Но паровой бур от него не отставал. Рат-а-тат-тат!.. — гремела машина. Пш-ш-ш-ш… — шипел пар, скрывая от глаз и скалу и машину. Никто поначалу даже не мог разобрать из-за пара, кипит работа или стоит, крошится скала или нет. Однако Малютка Билл знал свое дело и, когда нужно, менял короткий бур на более длинный, потому что дыра в скале все углублялась под могучими ударами Джона Генри. А потом все увидели, что инженер тоже меняет наконечники бура, выбирая все длинней и длинней. Его машина уже продолбила в скале дыру глубиною в двенадцать дюймов. Ну, а Джон Генри? Нет, пока он продолбил скалу лишь на десять дюймов. Лишь на десять!
Но он не унывал, дружище Джон Генри. Он бил молотом и пел.
Бил и пел. Он бил молотом все утро без передышки и пел, обрывая песню лишь для того, чтобы кликнуть свою жену Полли Энн. И она тут же выплескивала ведро холодной воды Джону Генри на спину, чтобы ему стало прохладней и веселее работать.
В полдень Джон Генри увидел, что паровой бур просверлил скалу глубиною на десять футов. А сколько сделал сам Джон Генри? Ах, всего девять!
Ну и что ж тут такого? Джон не волновался, он сел спокойно обедать и съел все, что принесла ему Полли Энн. Но он ни слова не говорил и больше не пел. Он задумался.
После обеда состязание продолжалось. Джон Генри стал подгонять свой молот. И шейкер стал работать быстрей. Джон Генри попросил своих друзей-молотобойцев петь его любимую песню — песнь молота.
— Только пойте быстрей! — попросил он. — Как можно быстрей!
И они запели, а Джону Генри оставалось только подхватывать — а-ах!
Медленно, но верно Джон Генри стал постепенно нагонять паровой бур. Когда же спустился вечер и близился конец состязания, Малютка Билл взял самый длинный свой бур. Обе дыры в скале были тогда глубиною по девятнадцати футов. Джон Генри сильно устал. Даже пот перестал лить с него градом, он весь высох, а дыхание из его груди вырывалось со свистом, словно пар из бурильной машины.
Но что там говорить, машина тоже устала. Она стучала, и гремела, и дрожала, и шаталась. Без хлопков и ударов она уже не работала.

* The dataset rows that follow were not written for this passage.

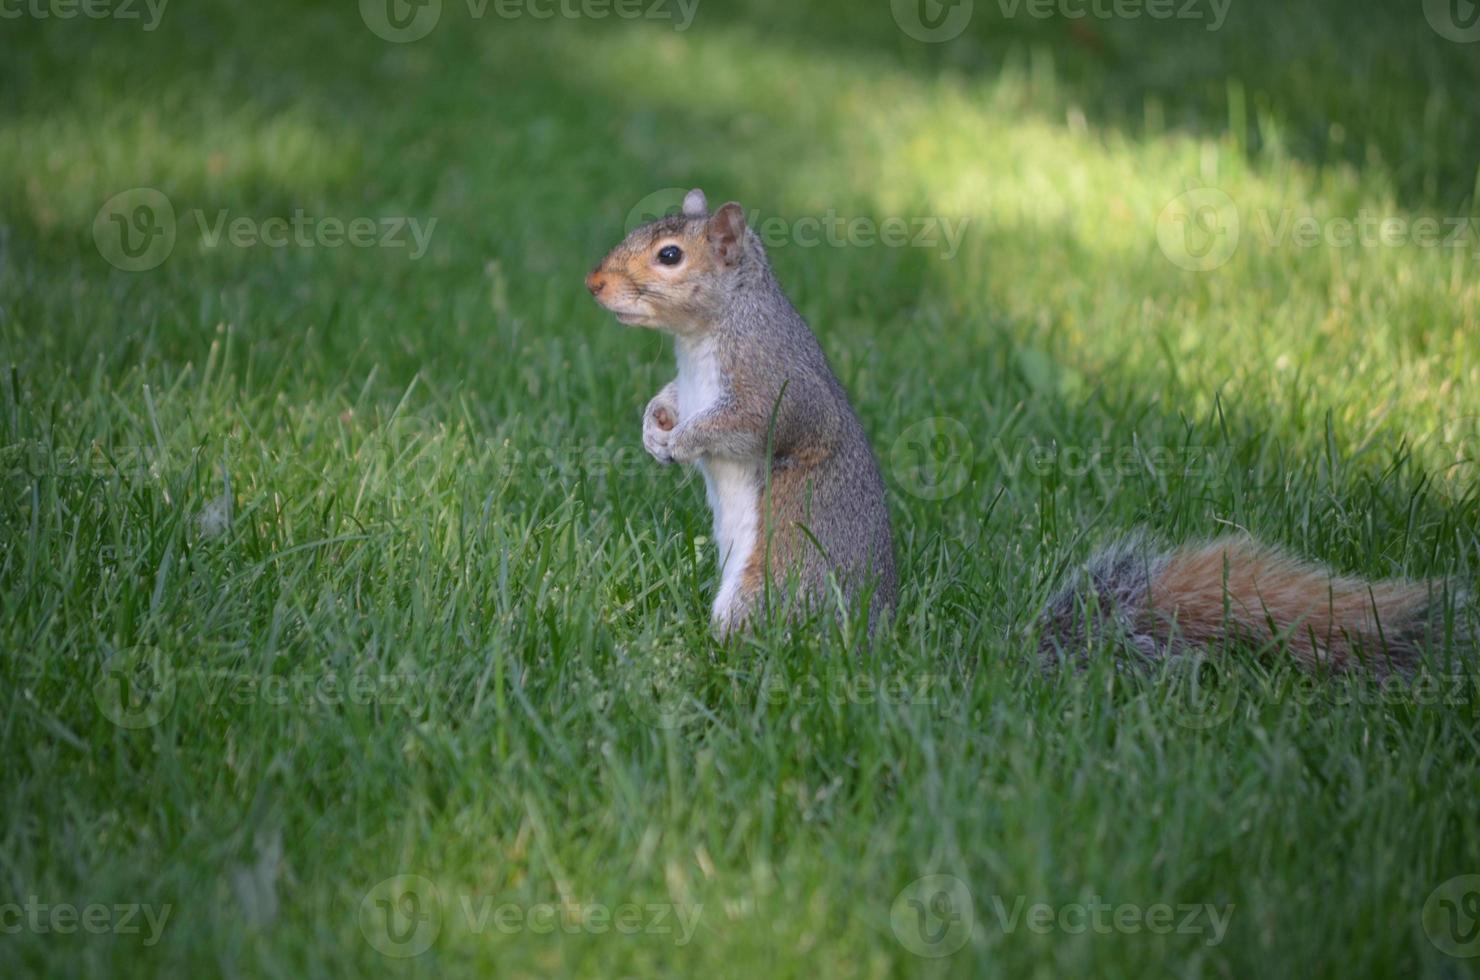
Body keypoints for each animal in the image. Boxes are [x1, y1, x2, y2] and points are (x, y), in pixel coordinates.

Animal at [583, 189, 893, 636]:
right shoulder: (689, 388)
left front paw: (683, 441)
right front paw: (653, 429)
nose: (593, 283)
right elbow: (669, 399)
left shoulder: (776, 385)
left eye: (670, 255)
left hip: (768, 589)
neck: (697, 340)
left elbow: (761, 423)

Когда Джон Генри из последних сил занес над головой свой молот, молотобойцы, стоявшие с ним рядом, услышали его осипший глухой голос:
И он выбил дыру. Главный дал выстрел из своего ружья, чтобы сказать всем, что состязание окончено. И тогда все увидели, что Джон Генри пробуравил дыру в скале глубиной ровно в двадцать футов. А паровой бур всего в девятнадцать с половиной.
Победил Джон Генри!
Но не успел главный объявить победителя, как усталое тело Джона Генри приникло к земле.
— Человек — только человек, — прошептал он и умер.
Джон Генри. Вот это был Человек!
Будет Буря
Пересказ Н. Шерешевской
Еще мальчишкой в те далекие дни, когда не успели даже изобрести пароход, Алфред Буллтоп любил лазить по скалам своего родного штата Мэн, взбираться на самые высокие вершины и смотреть в открытое море. Он хотел непременно первым увидеть на горизонте белые паруса судов, возвращающихся домой из далекой Индии, Китая или из Бостона. А когда он видел черную тучу, он кричал:
— Будет буря!
Потому его так и прозвали: «Будет Буря». Малыш Будет Буря быстро догадался, что чем выше он поднимется, тем дальше увидит. И еще кое-что он смекнул: если вырасти выше скал, не придется карабкаться по острым камням, чтобы любоваться далеким морем. И он решил вырасти большим-большим.
Когда ему исполнилось десять лет, рост его был шесть футов, а это значит чуть меньше двух метров, или, как принято мерить у моряков, одна морская сажень.
Будет Буря вырос таким большим, что пора ему было приискать себе какую-нибудь работу. Ну, а какую? О какой работе может мечтать человек, который больше всего на свете любит глядеть в открытое море и предвещать бурю? Конечно же, юнгой на корабле.
Так Алфред и сделал, нанявшись к капитану «Красотки Сьюзи» кают-юнгой. Он должен был следить за порядком в капитанской каюте и бегать по его поручениям во время длинного плавания от родного штата Мэн до острова Мадагаскар и обратно.